The Saint James Shipping crew abandonment debacle may be on its way to resolution now, but the point is that it was supposed to have been made impossible four years ago. The Maritime Labour Convention (MLC) of 2006 was then amended to make abandoned seafarers the responsibility of insurers — even in cases where a financially challenged owner has walked away from paying premiums.

Blame game

As TradeWinds has previously reported, the parties in the Saint James case — the owner, ship manager, mortgagee, insurer, trade creditors, port states, flag state — have spent months blaming each other in various combinations for the debacle.

Now the International Transport Workers’ Federation (ITF) representative in the case is singling out Saint James’ protection and indemnity insurer, the American Club.

The club is returning the favour, accusing the seafarers’ union of unfair and aggressive tactics.

The MLC as amended in 2018 requires P&I insurers to provide upkeep, repatriation, and up to four months’ wages for abandoned seafarers. The relief “shall be granted promptly upon request made by the seafarer or his nominated representative”.

But according to ITF representative John Wood, the American Club “never provided anything to the ships’ crews” until the recent repatriation of the crew of one ship, the laid-up 13,554-dwt Lua (built 2010) in the Dominican Republic.

The problem may hinge partly on when the crew of a ship may claim the relief that is due it.

The American Club insists it has played by the rules.

“The union has a one-sided and uncommercial view of things and it is an unfair view of the club,” chief legal officer Daniel Tadros told TradeWinds.

“We, the clubs, are not the bad guys here. We are here to help, but they antagonise us at every turn and that is not consistent with the spirit of the MLC. The spirit of the MLC is to help abandoned crew members and we’re all here to help, not to be harassed and antagonised by the ITF.”

If he and the ITF’s Wood agree on anything, it is that the Saint James case is an extreme one that has put the amended MLC to the test.

In particular, said Wood, the drafters did not think about the case in which P&I clubs refuse to provide relief until the crew leaves the vessel, and port states refuse to let the crew disembark, whether for the sake of port safety or because of political hostilities as in the case of Pakistani crew in Indian ports.

That has compounded the troubles of the crews of two ships, the 18,041-dwt Aeon (built 2012) and the 11,479-dwt Sol (built 2007). Both have now been sold through Indian court auctions, with one crew paid a month’s wages, the other none at all, and both waiting for a legal process that could take 18 months to three years.

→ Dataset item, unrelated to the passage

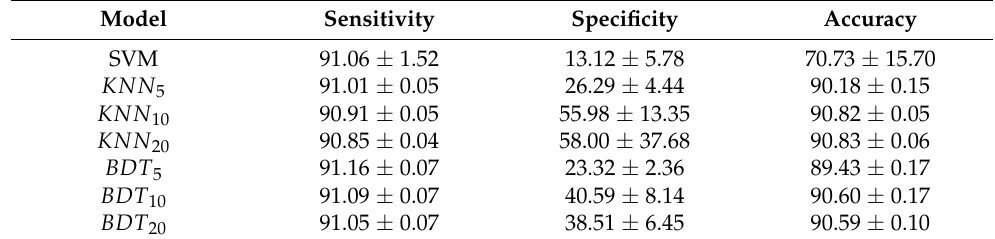
Table 6. Performance of the trained classifiers on the generated patches of the training set (%).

“The crews on these ships have lurched from one disaster to another,” Wood told TradeWinds.

“First, the owner Saint James’ callous disregard in abandoning the crews. Then the P&I club’s failure to act. The American Club failed utterly to do what they’re obligated to do, provide the crew with financial security as stipulated in the MLC.

“Third, the reneging on its agreement by the mortgagee, EnTrust Global.”

(TradeWinds has previously reported on the forgery allegation and on a $270,000 payment by charterer Cargill International to crew of the Aeon.)

“Fourth, the courts in India, where the crew were left at the mercy of a legal system where recovery of wages is likely to take months, if not years,” he said.

The shipping industry is a system with so many moving parts that in cases of shameful exploitation, it may be conveniently difficult to find the right part to blame. But maybe that is the point.